The deer flew through the darkness like an arrow. Leaping over thickets, it wound its way out of the forest, crossed a lake in a single bound, and in no time at all left behind a wilderness of howling wolves and screeching crows, cutting through the air with a rocketlike whistling sound.

“You mustn’t look back,” the deer said as it ran. “The old witch is chasing us. But don’t worry. The only thing faster than me is a shooting star. You mustn’t forget Rapunzel’s kindness, though. She’s a willful girl, but she’s very lonely. Well, here we are.”

Scarcely before he’d realized what was happening, the prince found himself standing in front of the castle. He felt as if he were dreaming.

Ah, but poor Rapunzel! This time the old witch was furious with her for letting such a valuable catch escape. She said Rapunzel’s selfishness had gone too far this time, and locked her up in a dark tower deep in the forest. The tower had neither a door nor stairs, only one small window in a little room at the top. This was where Rapunzel was to spend her days and nights from then on. Poor, poor Rapunzel! A year passed, another year passed, and still she sat in the dark little room where, unbeknownst to anyone, she grew ever more beautiful. In her solitude she’d become a pensive young woman, and never for a single moment did she forget about her prince. Sometimes, overcome with loneliness, she sang for the moon and stars. The sorrow in her voice made the birds and trees in the forest weep, and even the moon would grow misty listening to her. Once a month the old witch would come to check on the girl, and to leave clean clothing and food, for she still loved her daughter and couldn’t bear to see her starve. But only she, with her invisible wings, was able to enter or leave through the tower window.

Three years, four years passed, and now Rapunzel was eighteen years old. Alone in the dark room, not even she was aware of her shining beauty, or of her own flowerlike fragrance.

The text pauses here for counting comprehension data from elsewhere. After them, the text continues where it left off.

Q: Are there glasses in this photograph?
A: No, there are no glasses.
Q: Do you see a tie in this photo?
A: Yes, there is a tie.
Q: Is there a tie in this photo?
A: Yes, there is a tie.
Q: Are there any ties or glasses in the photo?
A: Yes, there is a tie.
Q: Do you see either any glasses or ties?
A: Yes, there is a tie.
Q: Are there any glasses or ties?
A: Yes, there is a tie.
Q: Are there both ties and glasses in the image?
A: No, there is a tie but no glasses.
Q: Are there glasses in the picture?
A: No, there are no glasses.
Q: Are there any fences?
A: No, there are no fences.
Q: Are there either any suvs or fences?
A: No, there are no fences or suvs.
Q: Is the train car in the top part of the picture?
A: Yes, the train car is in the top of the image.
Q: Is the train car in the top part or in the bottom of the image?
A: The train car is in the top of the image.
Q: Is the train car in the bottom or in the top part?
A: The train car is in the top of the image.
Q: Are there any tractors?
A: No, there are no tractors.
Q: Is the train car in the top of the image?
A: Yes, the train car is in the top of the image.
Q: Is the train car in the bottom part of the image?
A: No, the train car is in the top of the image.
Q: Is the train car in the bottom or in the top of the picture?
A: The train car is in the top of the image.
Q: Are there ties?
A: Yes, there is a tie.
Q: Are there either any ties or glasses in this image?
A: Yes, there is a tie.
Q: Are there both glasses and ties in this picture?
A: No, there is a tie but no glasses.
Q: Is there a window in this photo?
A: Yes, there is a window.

In the autumn of that year, the prince went out hunting again and once again lost his way in the forest. As he was wandering helplessly about, trying to find the path back home, a sorrowful song reached his ears. The voice touched his heart and moved him powerfully, and he staggered toward it until finally he came to the base of the tower. Perhaps, he thought, it was Rapunzel. The prince, too, you see, had never forgotten the beautiful girl he’d met four years before.

“Show me your face!” he shouted. “Please don’t sing such a sorrowful song.”